─── DATA UNDER STUDY
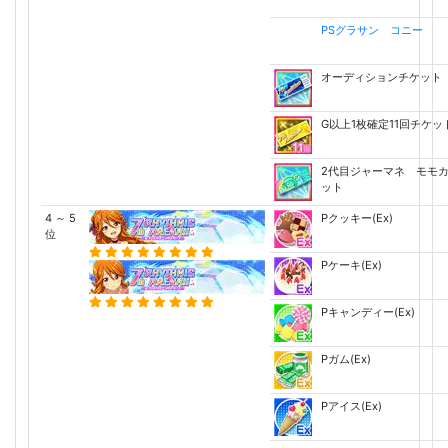
PSグラサン コニー
オーディションチケット
G以上1枚確定11回チケッ
2代目ジャーマネ モモ
ット
4 ～ 5
Pクッキー(Ex)
位
Pケーキ(Ex)
Pキャンディー(Ex)
Pガム(Ex)
Pアイス(Ex)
──────
*WHAT NEEDS TO BE DONE:*
Could you output the full set of entries exactly, skipping every picture?

*RESPONSE TO THIS TASK:*
PSグラサン コニー
オーディションチケット
G以上1枚確定11回チケッ
2代目ジャーマネ モモ
ット
4 ～ 5
Pクッキー(Ex)
位
Pケーキ(Ex)
Pキャンディー(Ex)
Pガム(Ex)
Pアイス(Ex)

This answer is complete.